+++ EXERCISE PASSAGE

RUSSIA RELIGION NEWS


Commentary on personnel shakeup in patriarchate

PATRIARCH KIRILL ESTABLISHES UNANIMITY

Dismissals of a journalist and a priest show that in the RPTsMP, as in the Kremlin, loyalty is valued most of all

by Konstantin Eggert

Nemetskaia Volna, 28 December 2015

 

I very much dislike the neologism "landmark," but there is no more fitting word for characterizing two dismissals that happened in the pre-New Year's days: Sergei Chapnin from the position of managing editor of the Journal of the Moscow Patriarchate and Archpriest Vsevolod Chaplin from the post of chairman of the synod's Department for Relations of Church and Society of the Moscow patriarchate.

 

Both dismissed individuals are different from one another in every way, including in views on the future of the church and Russian politics. But the ex-chairman and ex-editor have something in common: both are prominent public figures who regularly created problems for the hierarchy by their statements.

 

The occasion, but not the reason, for the dismissal of Sergei Chapnin was his December speech in the Moscow Carnegie Center. The managing editor of the chief official publication of the patriarchate said at the time that nowadays in the public space only the voice of Patriarch Kirill is heard, and any attempt to raise doubts about the primate's views on relations with the government, political system, and intra-church administration is taken as disloyalty and an attack on the foundations. The swift dismissal of the journalist, who had radically reformed and improved the previously boring, officious monthly, was a direct confirmation of the words he spoke.

++++++
+++ DATASET RECORDS

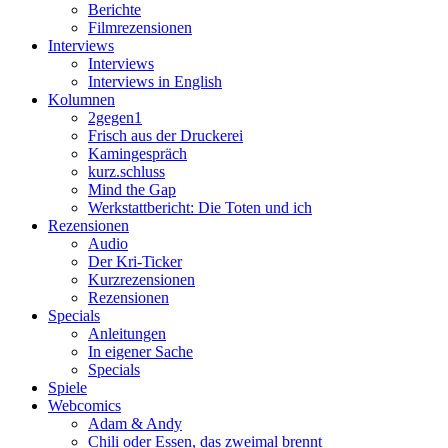
Berichte
Filmrezensionen
Interviews
Interviews
Interviews in English
Kolumnen
2gegen1
Frisch aus der Druckerei
Kamingespräch
kurz.schluss
Mind the Gap
Werkstattbericht: Die Toten und ich
Rezensionen
Audio
Der Kri-Ticker
Kurzrezensionen
Rezensionen
Specials
Anleitungen
In eigener Sache
Specials
Spiele
Webcomics
Adam & Andy
Chili oder Essen, das zweimal brennt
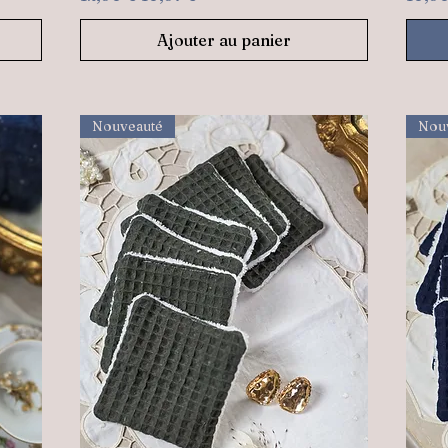
Ajouter au panier
Nouveauté
Nou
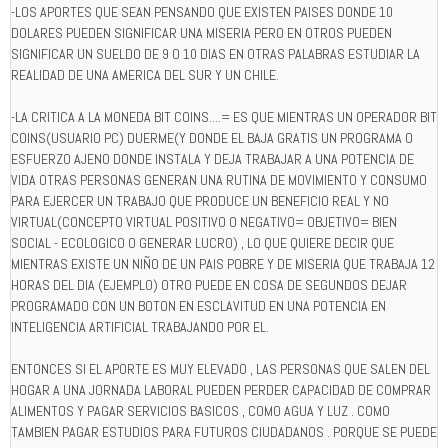
-LOS APORTES QUE SEAN PENSANDO QUE EXISTEN PAISES DONDE 10
DOLARES PUEDEN SIGNIFICAR UNA MISERIA PERO EN OTROS PUEDEN
SIGNIFICAR UN SUELDO DE 9 O 10 DIAS EN OTRAS PALABRAS ESTUDIAR LA
REALIDAD DE UNA AMERICA DEL SUR Y UN CHILE.
-LA CRITICA A LA MONEDA BIT COINS....= ES QUE MIENTRAS UN OPERADOR BIT
COINS(USUARIO PC) DUERME(Y DONDE EL BAJA GRATIS UN PROGRAMA O
ESFUERZO AJENO DONDE INSTALA Y DEJA TRABAJAR A UNA POTENCIA DE
VIDA OTRAS PERSONAS GENERAN UNA RUTINA DE MOVIMIENTO Y CONSUMO
PARA EJERCER UN TRABAJO QUE PRODUCE UN BENEFICIO REAL Y NO
VIRTUAL(CONCEPTO VIRTUAL POSITIVO O NEGATIVO= OBJETIVO= BIEN
SOCIAL - ECOLOGICO O GENERAR LUCRO) , LO QUE QUIERE DECIR QUE
MIENTRAS EXISTE UN NIÑO DE UN PAIS POBRE Y DE MISERIA QUE TRABAJA 12
HORAS DEL DIA (EJEMPLO) OTRO PUEDE EN COSA DE SEGUNDOS DEJAR
PROGRAMADO CON UN BOTON EN ESCLAVITUD EN UNA POTENCIA EN
INTELIGENCIA ARTIFICIAL TRABAJANDO POR EL.
ENTONCES SI EL APORTE ES MUY ELEVADO , LAS PERSONAS QUE SALEN DEL
HOGAR A UNA JORNADA LABORAL PUEDEN PERDER CAPACIDAD DE COMPRAR
ALIMENTOS Y PAGAR SERVICIOS BASICOS , COMO AGUA Y LUZ . COMO
TAMBIEN PAGAR ESTUDIOS PARA FUTUROS CIUDADANOS . PORQUE SE PUEDE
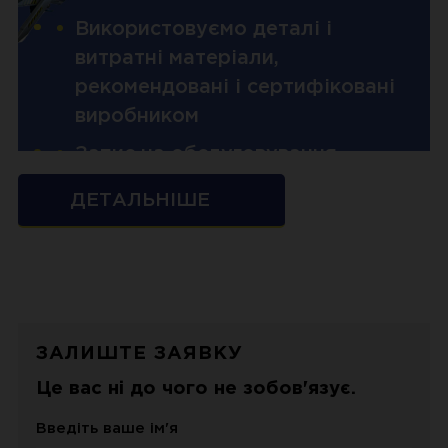
Використовуємо деталі і
витратні матеріали,
рекомендовані і сертифіковані
виробником
Запис на обслуговування
кондиціонера онлайн
ДЕТАЛЬНІШЕ
Зручні години роботи СТО
Система кондиціювання повітря робить
ЗАЛИШТЕ ЗАЯВКУ
літні поїздки значно комфортнішими і
Це вас ні до чого не зобов'язує.
безпечними. Приємна температура в
Введіть ваше ім'я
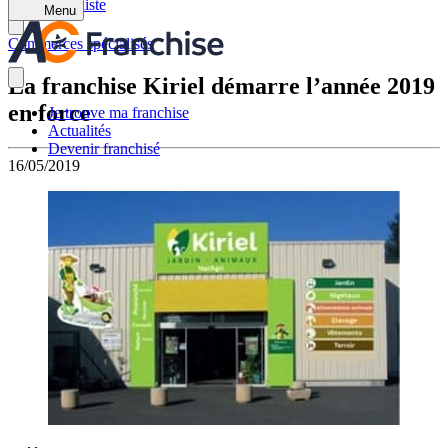
Retour à la liste
Menu
Commerces spécialisés
La franchise Kiriel démarre l’année 2019
en force
Je trouve ma franchise
Actualités
Devenir franchisé
16/05/2019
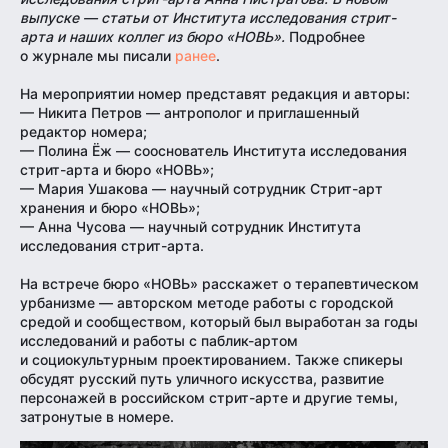
выпуске — статьи от Института исследования стрит-
арта и наших коллег из бюро «НОВЬ».
Подробнее
о журнале мы писали
ранее
.
На мероприятии номер представят редакция и авторы:
— Никита Петров — антрополог и приглашенный
редактор номера;
— Полина Ёж — сооснователь Института исследования
стрит-арта и бюро «НОВЬ»;
— Мария Ушакова — научный сотрудник Стрит-арт
хранения и бюро «НОВЬ»;
— Анна Чусова — научный сотрудник Института
исследования стрит-арта.
На встрече бюро «НОВЬ» расскажет о терапевтическом
урбанизме — авторском методе работы с городской
средой и сообществом, который был выработан за годы
исследований и работы с паблик-артом
и социокультурным проектированием. Также спикеры
обсудят русский путь уличного искусства, развитие
персонажей в российском стрит-арте и другие темы,
затронутые в номере.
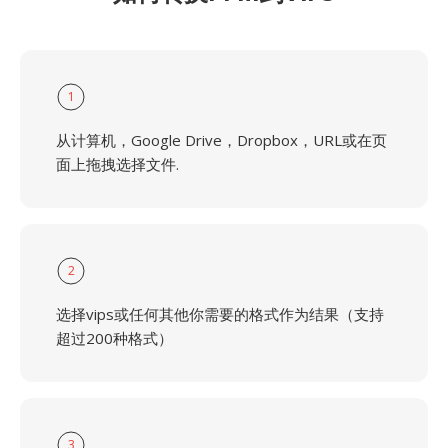
1
从计算机，Google Drive，Dropbox，URL或在页
面上拖拽选择文件.
2
选择vips或任何其他你需要的格式作为结果（支持
超过200种格式）
3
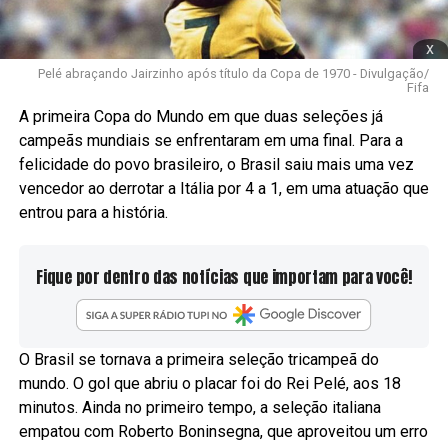
x
Pelé abraçando Jairzinho após título da Copa de 1970 - Divulgação/
Fifa
A primeira Copa do Mundo em que duas seleções já
campeãs mundiais se enfrentaram em uma final. Para a
felicidade do povo brasileiro, o Brasil saiu mais uma vez
vencedor ao derrotar a Itália por 4 a 1, em uma atuação que
entrou para a história.
Fique por dentro das notícias que importam para você!
O Brasil se tornava a primeira seleção tricampeã do
mundo. O gol que abriu o placar foi do Rei Pelé, aos 18
minutos. Ainda no primeiro tempo, a seleção italiana
empatou com Roberto Boninsegna, que aproveitou um erro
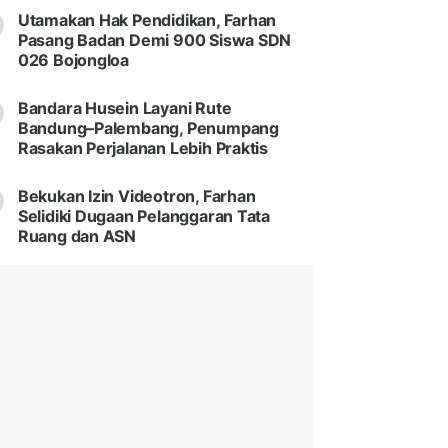
Utamakan Hak Pendidikan, Farhan
Pasang Badan Demi 900 Siswa SDN
026 Bojongloa
Bandara Husein Layani Rute
Bandung–Palembang, Penumpang
Rasakan Perjalanan Lebih Praktis
Bekukan Izin Videotron, Farhan
Selidiki Dugaan Pelanggaran Tata
Ruang dan ASN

++++++

§ **COMPLETE THE FOLLOWING**
1) Echo the passage of the commentary on the patriarchate shakeup between "by Konstantin Eggert" and "by their statements.", inclusive.
2) Duplicate the lines of the saved entries from the start of the rows through the line holding "TAMBIEN PAGAR ESTUDIOS", inclusive. Leave the pictures out of your reply.

§ **ANSWERS BY TASK**
1)
by Konstantin Eggert

Nemetskaia Volna, 28 December 2015

 

I very much dislike the neologism "landmark," but there is no more fitting word for characterizing two dismissals that happened in the pre-New Year's days: Sergei Chapnin from the position of managing editor of the Journal of the Moscow Patriarchate and Archpriest Vsevolod Chaplin from the post of chairman of the synod's Department for Relations of Church and Society of the Moscow patriarchate.

 

Both dismissed individuals are different from one another in every way, including in views on the future of the church and Russian politics. But the ex-chairman and ex-editor have something in common: both are prominent public figures who regularly created problems for the hierarchy by their statements.

2)
Berichte
Filmrezensionen
Interviews
Interviews
Interviews in English
Kolumnen
2gegen1
Frisch aus der Druckerei
Kamingespräch
kurz.schluss
Mind the Gap
Werkstattbericht: Die Toten und ich
Rezensionen
Audio
Der Kri-Ticker
Kurzrezensionen
Rezensionen
Specials
Anleitungen
In eigener Sache
Specials
Spiele
Webcomics
Adam & Andy
Chili oder Essen, das zweimal brennt
Ajouter au panier
Nouveauté
Nou
-LOS APORTES QUE SEAN PENSANDO QUE EXISTEN PAISES DONDE 10
DOLARES PUEDEN SIGNIFICAR UNA MISERIA PERO EN OTROS PUEDEN
SIGNIFICAR UN SUELDO DE 9 O 10 DIAS EN OTRAS PALABRAS ESTUDIAR LA
REALIDAD DE UNA AMERICA DEL SUR Y UN CHILE.
-LA CRITICA A LA MONEDA BIT COINS....= ES QUE MIENTRAS UN OPERADOR BIT
COINS(USUARIO PC) DUERME(Y DONDE EL BAJA GRATIS UN PROGRAMA O
ESFUERZO AJENO DONDE INSTALA Y DEJA TRABAJAR A UNA POTENCIA DE
VIDA OTRAS PERSONAS GENERAN UNA RUTINA DE MOVIMIENTO Y CONSUMO
PARA EJERCER UN TRABAJO QUE PRODUCE UN BENEFICIO REAL Y NO
VIRTUAL(CONCEPTO VIRTUAL POSITIVO O NEGATIVO= OBJETIVO= BIEN
SOCIAL - ECOLOGICO O GENERAR LUCRO) , LO QUE QUIERE DECIR QUE
MIENTRAS EXISTE UN NIÑO DE UN PAIS POBRE Y DE MISERIA QUE TRABAJA 12
HORAS DEL DIA (EJEMPLO) OTRO PUEDE EN COSA DE SEGUNDOS DEJAR
PROGRAMADO CON UN BOTON EN ESCLAVITUD EN UNA POTENCIA EN
INTELIGENCIA ARTIFICIAL TRABAJANDO POR EL.
ENTONCES SI EL APORTE ES MUY ELEVADO , LAS PERSONAS QUE SALEN DEL
HOGAR A UNA JORNADA LABORAL PUEDEN PERDER CAPACIDAD DE COMPRAR
ALIMENTOS Y PAGAR SERVICIOS BASICOS , COMO AGUA Y LUZ . COMO
TAMBIEN PAGAR ESTUDIOS PARA FUTUROS CIUDADANOS . PORQUE SE PUEDE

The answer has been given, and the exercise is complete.